Former Alaska governor Sarah Palin told The Washington Post in an interview Friday that she is “seriously interested” in running for the White House in 2016.
“You can absolutely say that I am seriously interested,” Palin said, when asked to clarify her thinking about a possible presidential bid…
“I am. As I said yesterday, I’m really interested in the opportunity to serve at some point,” Palin said Friday, as former Pennsylvania senator Rick Santorum, a potential 2016 rival, looked on…
Palin said, “It is a significant step, of course, for anyone to publicly announce that they’re interested. Who wouldn’t be interested? Who wouldn’t be interested when they have been blessed with opportunities to speak about what is important to this country and for this country?”
“You’ve got to take her seriously because she can raise a lot of money, she has a big following and she has been through a national campaign, which is important to be competitive in a presidential primary,” Republican strategist Chris Brown told the Herald. “I think she really changes the field and she has the potential to hurt a lot of candidates — especially Tea Party conservatives.”…
Former Alabama GOP Chairman Marty Connors said Palin “has built a career around being underestimated.”

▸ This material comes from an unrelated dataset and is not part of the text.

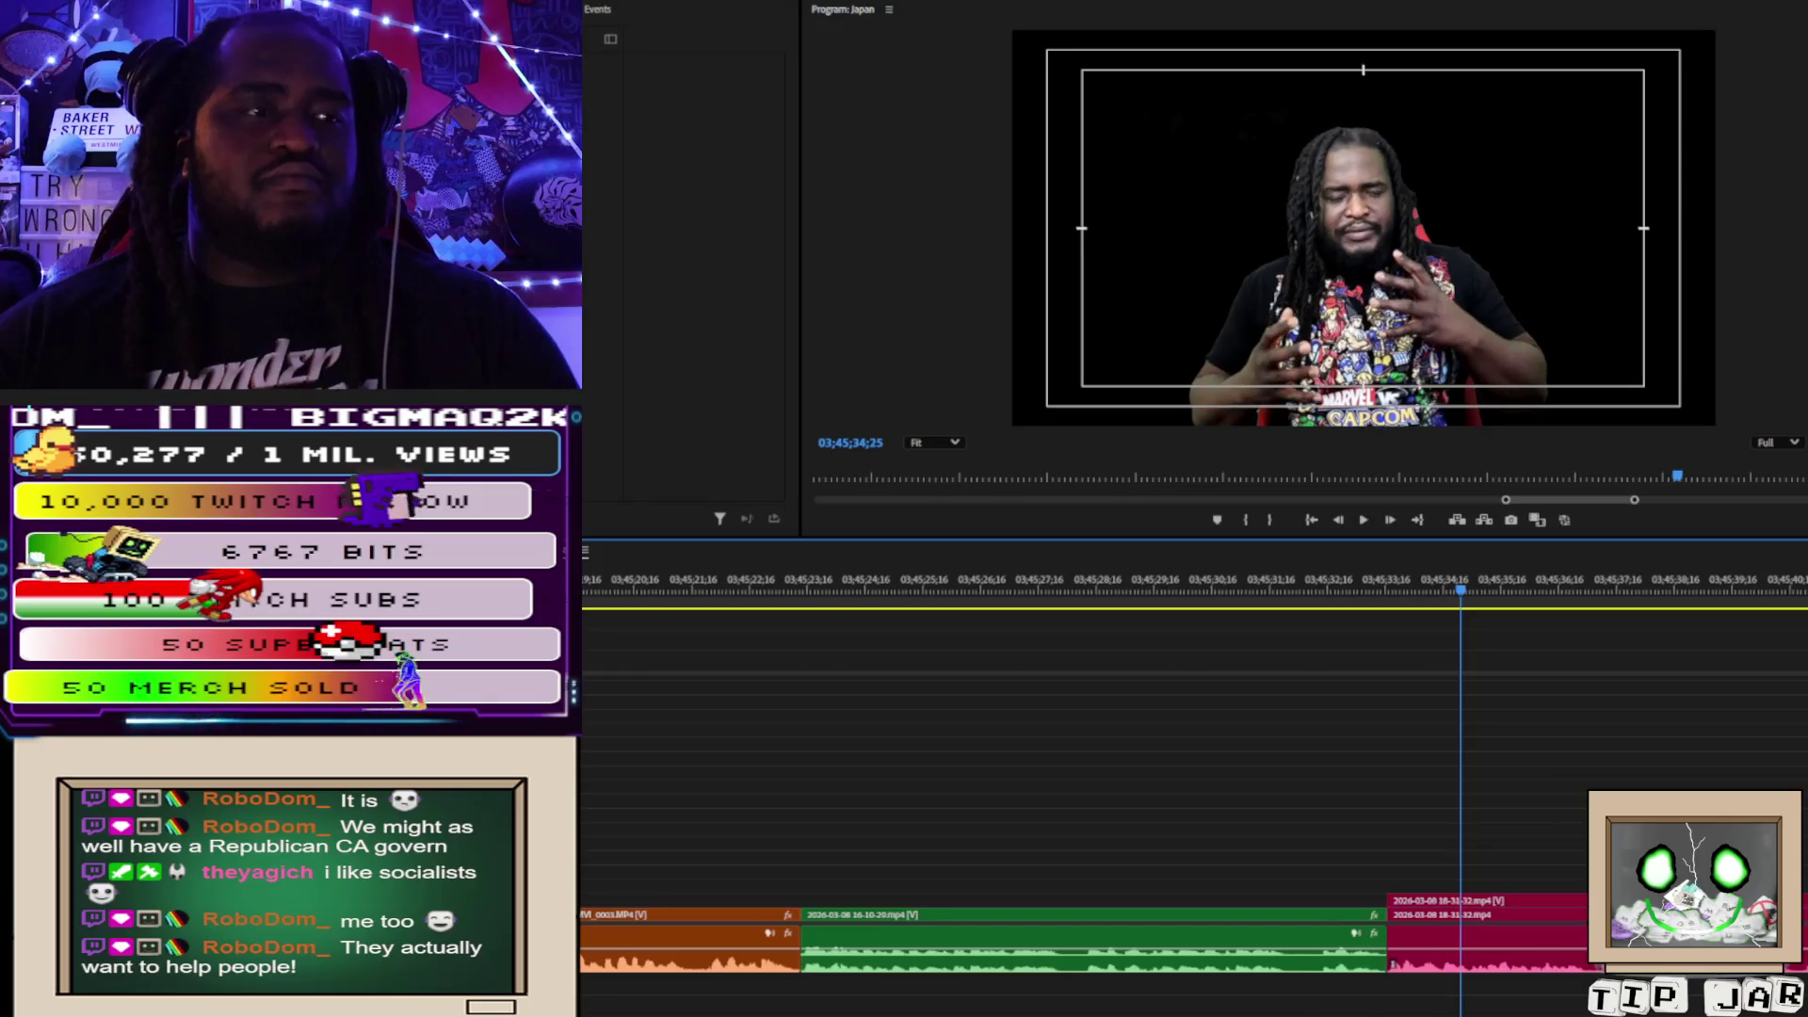
click(1489, 905)
key(space)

“I would immediately put her in as a top- or mid-tier candidate if she decides to run,” Connors said. “Much like Rand Paul, she has a built-in constituency and so she wouldn’t have to raise the money that some of the other candidates would and I think she’d be an exciting candidate that a lot of people would rally around.”
Republican firebrand Sarah Palin is rarely at a loss for words but became unmoored on Saturday in Iowa after her teleprompter froze and left her without portions of her prepared speech.
The 2008 Republican vice presidential nominee flipped through a binder of notes and strung together a series of one-liners – and some of them made little sense.
‘The man can only ride you when your back is bent,’ she said, as audience members looked at each other quizzically.
‘So strengthen it! Then the man can’t ride you, America won’t get taken for a ride, because so much is at stake.’
The former 2008 vice-presidential nominee told reporters last week that she was “seriously” considering running in 2016. But her meandering and often bizarre 33-minute speech in Des Moines proved she wasn’t. Sample line: “The man can only ride you when your back is bent, so strengthen it so America won’t get taken for a ride.” She will always be an entertaining speaker at conservative events, but she clearly lacks the discipline for a full-fledged campaign.
“There was a certain coarseness to her that wasn’t there before,” said yet another social conservative who noted that some in the crowd were uncomfortable with Palin declarations like, “Screw the left in Hollywood!” (It’s not that they like the left in Hollywood — just the opposite — but the crudeness of Palin’s expressions turned them off.)
“I know she is popular, but it is hard to take her seriously given that performance,” said Sam Clovis, the conservative Iowa college professor, radio commentator, and sometime political candidate. “Palin was a sad story Saturday. With every speech she gives, she gets worse and worse. If one were playing a political cliche drinking game, no one would have been sober after the first 15 minutes of an interminable ramble. It was really painful.”…
“Calling Gov. Palin’s remarks bizarre and disjointed would be charitable,” said a well-connected Iowa Republican. “Her shelf-life, even with the most conservative voters in our party, seems to be near the end. In a day filled with strong performances from likely candidates ranging from Scott Walker to Ted Cruz, her remarks were a distraction.”…
“No offense to Gov. Palin, but I do think it is problematic to have someone give a speech like that in the midst of a string of serious speeches by people who are seriously thinking about running for president. Palin made a guy like Trump look like a serious presidential candidate today. Incredible,” [said Iowa Republican blogger Craig Robinson.]
The Democratic National Committee, meanwhile, enjoyed Palin’s address so much that communications director Mo Elleithee sent out a press release Saturday night that could scarcely contain the group’s glee at seeing Palin back in the national spotlight.
“Thank you!” the statement read.
The former vice presidential nominee was all over the map in her Iowa speech. It didn’t matter. She’s a star to grassroots conservatives, and her incendiary language with regard to President Obama and Hillary Clinton fired up the crowd. “You can absolutely say that I am seriously interested [in running],” Palin told the Washington Post on Friday. If Palin does not jump in, instead playing “will she/won’t she” throughout primary season as she did in 2012, she could throw the field into turmoil.
Standing ovation for Palin. She exits to "shake it off."